Anomaly detection is a statistical technique that Analytics Intelligence uses to identify anomalies in time-series data for a given metric, and anomalies within a segment at the same point of time.
Identifying anomalies in metrics over time
Intelligence applies a Bayesian state-space time series model to the historic data to predict the value of the most recent datapoint in the time series. The model produces a prediction and a credible interval that we use to evaluate the observed metric.
Using historical data, Analytics Intelligence predicts the value of the metric at the current time period and flags the datapoint as an anomaly if the actual value falls outside the credible interval. For detection of hourly anomalies, the training period is 2 weeks. For detection of daily anomalies, the training period is 90 days. For detection of weekly anomalies, the training period is 32 weeks.

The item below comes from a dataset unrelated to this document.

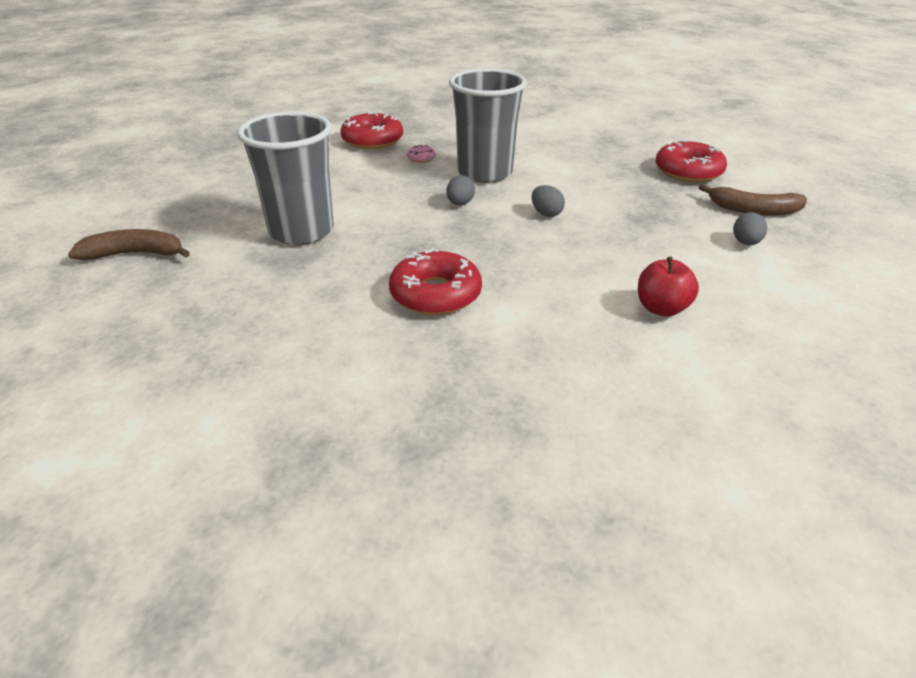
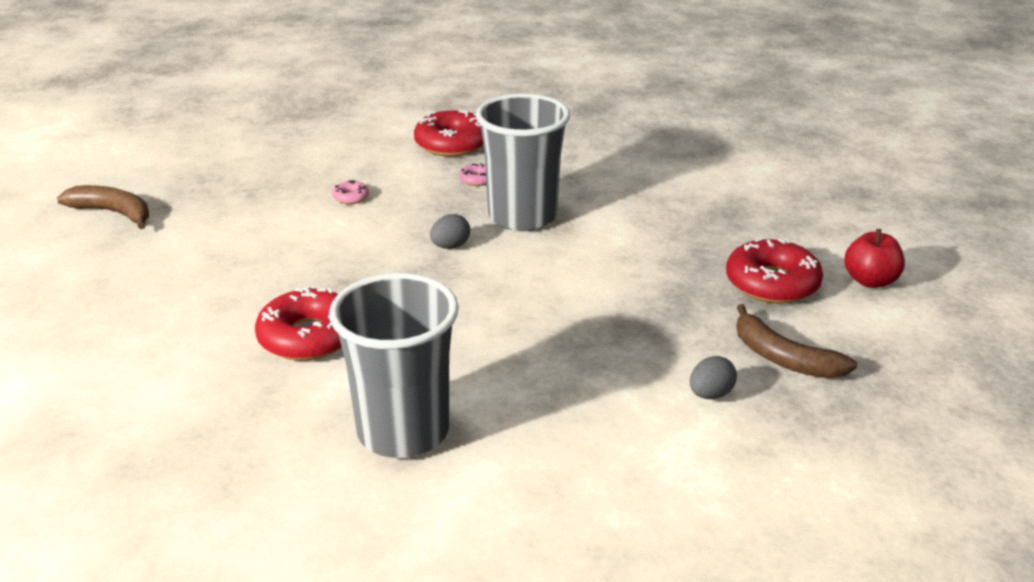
camera: 30 degrees right, 5 degrees down
grey cup [237,111,334,245] -> grey cup moved to [329,273,459,458]
grey egg [532,185,565,217] -> none
red apple [638,257,699,317] -> red apple moved to [844,229,905,288]
none -> pink donut [332,180,369,204]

Identifying anomalies within a segment at the same point in time
While time-series based anomaly detection uses historical data to flag a single metric within a single dimension value, we also provide anomaly detection simultaneously over several metrics and dimension values, at a point in time.

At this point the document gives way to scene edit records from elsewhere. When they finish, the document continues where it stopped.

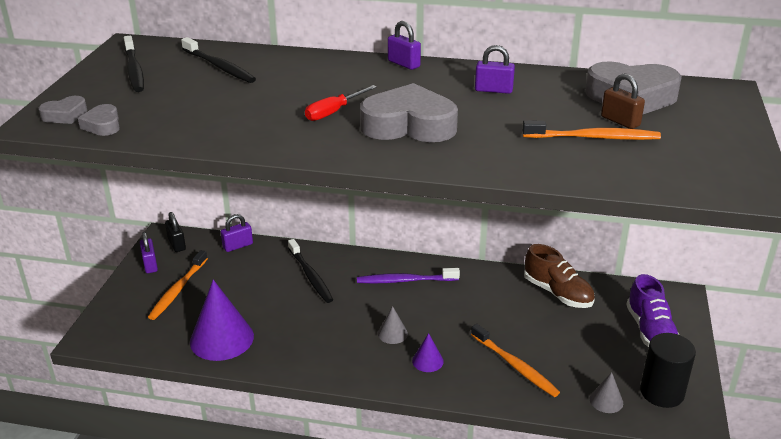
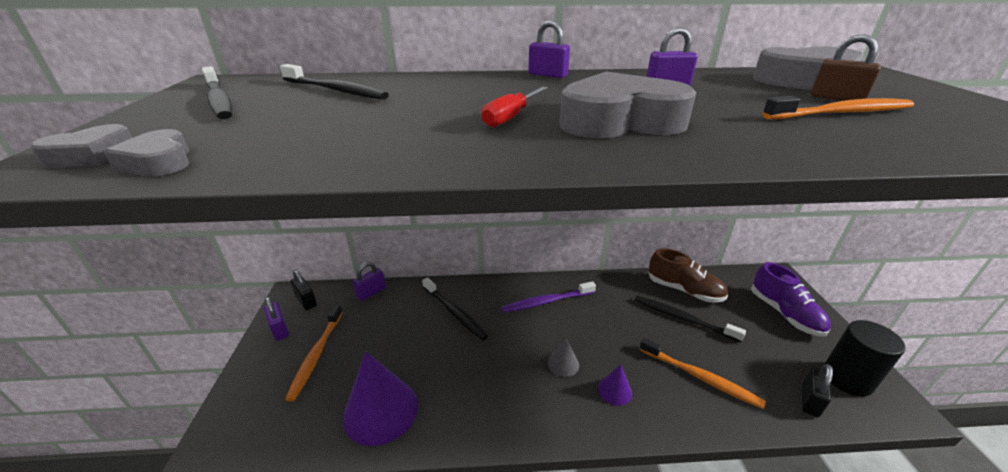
camera: 15 degrees left, 0 degrees up
grey cone [590,372,623,413] -> black padlock [802,364,833,417]
none -> black toothbrush [635,296,746,342]

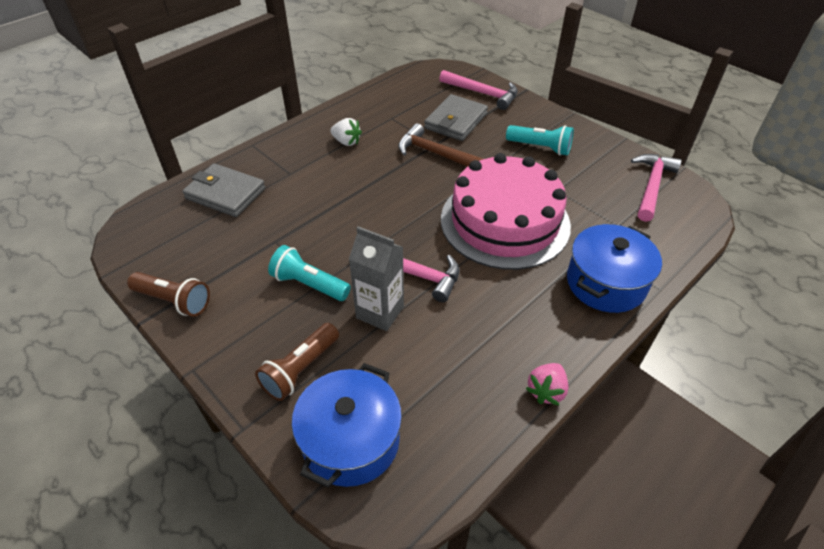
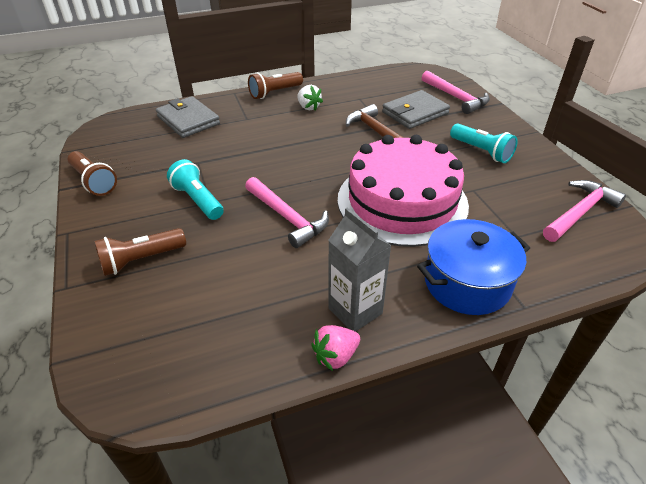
camera: 25 degrees right, 5 degrees down
blue pot [292,363,402,487] -> none
grey carton [349,226,404,331] -> grey carton moved to [328,208,391,332]
none -> brown flashlight [248,72,303,99]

In this approach we use principal components analysis (PCA) to leverage the correlation structure of the metrics along with cross-validation to flag anomalies.
First, we identify the set of dimensions and metrics that will undergo the PCA. Based on all possible dimension values, we create multiple segments, then normalize each metric by the number of users within a segment. Next, we run the PCA for those segments and normalized metrics. If any particular segment demonstrates anomalous behavior across any metric and comprises at least 0.05% of the users on that property, we surface those segments as anomalies. Currently we do this analysis every week.